Voilà de quoi faire un mélange explosif (oui, ça pète aussi parfois, comme dans "Mais des choses pareilles!")! Autant dire que "Arvine sur ordonnance", avec ses outrances et ses airs parfois faussement scientifiques, fait partie de ces romans échevelés qu'on ne lâche qu'à regret, après s'être demandé cent fois si l'auteur osera telle astuce d'intrigue (oui, il ose tout) et avoir ri à plus d'une reprise en voyant les viscères voler bas.

Joël Cerutti, Arvine sur ordonnance, Ardon, Gore des Alpes, 2023.

Le site des éditions Gore des Alpes.

Egalement lu par Rebecca.


jeudi 3 juillet 2025

Enquête et espionnage à Berlin-Ouest

temp-Image-WWM7-MC
Roger Faller – Les boîtes à livres recèlent parfois de vieux livres totalement oubliés, mais qui ne demandent qu'à être redécouverts, ne serait-ce que pour voir ce qu'ils ont encore à raconter.

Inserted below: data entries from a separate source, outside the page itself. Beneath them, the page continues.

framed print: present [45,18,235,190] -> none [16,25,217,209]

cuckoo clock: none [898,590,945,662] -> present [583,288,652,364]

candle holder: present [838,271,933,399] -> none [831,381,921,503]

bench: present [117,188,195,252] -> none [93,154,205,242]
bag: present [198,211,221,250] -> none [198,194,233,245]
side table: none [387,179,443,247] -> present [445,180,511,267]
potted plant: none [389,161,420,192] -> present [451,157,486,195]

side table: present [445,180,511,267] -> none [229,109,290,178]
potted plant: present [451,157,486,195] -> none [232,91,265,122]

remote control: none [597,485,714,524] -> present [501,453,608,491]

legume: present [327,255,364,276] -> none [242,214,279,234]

Il en va ainsi de "Point d'orgue", roman de l'auteur populaire Roger Faller, paru en 1966 au Fleuve Noir – la maison d'édition qui, on s'en souvient, a publié l'essentiel des romans de San-Antonio.

Astucieux ouvrage que celui-ci: l'auteur y réalise un mélange réussi de roman policier et de roman d'espionnage en mettant en scène un enquêteur nommé Steimer, Français d'origine, mis en présence de personnages plus ou moins énigmatiques qui meurent les uns après les autres: un indicateur physionomiste porté sur la boisson, une hôtelière, son frère artiste, quelques accortes jouvencelles fugacement aperçues et des transfuges. Tout cela gravite autour d'un ingénieur spécialiste dans l'optique et de sa femme, aveugle en fauteuil roulant.

Ce petit roman se déroule à Berlin, au temps où cette ville était ceinte d'un mur. Autant dire que la porosité de celui-ci constitue un enjeu de l'intrigue: qui peut passer dans une direction ou dans l'autre de façon légitime? Et qu'en est-il de cette hôtelière qui, sise à l'ouest, achète à tour de bras des biens immobiliers de situés à l'est? Le lecteur voit Steimer errer longtemps avant d'avoir le fin mot, explosif, de l'affaire.

L'écriture de ce roman s'avère efficace. Elle fait usage d'un vocabulaire qui paraît plutôt riche aujourd'hui, et n'hésite pas à recourir au passé simple pour raconter l'histoire – ce qui n'enlève rien au dynamisme de la narration: rien de poussiéreux là-dedans. Enfin, sans s'appesantir dans leurs détails , l'auteur cite avec justesse les lieux où se passe l'intrigue, du côté de Berlin-Ouest et évoque, quand c'est nécessaire, qui commande où.

Un détail encore: comme l'auteur ne se perd pas dans les détails technologiques qui encombrent parfois les romans à suspense d'aujourd'hui, il a le temps de s'occuper de ses personnages, suffisamment pour leur donner, l'espace d'un livre, la personnalité approfondie qu'ils méritent. 

Roger Faller, Point d'orgue, Paris, Fleuve Noir, 1966.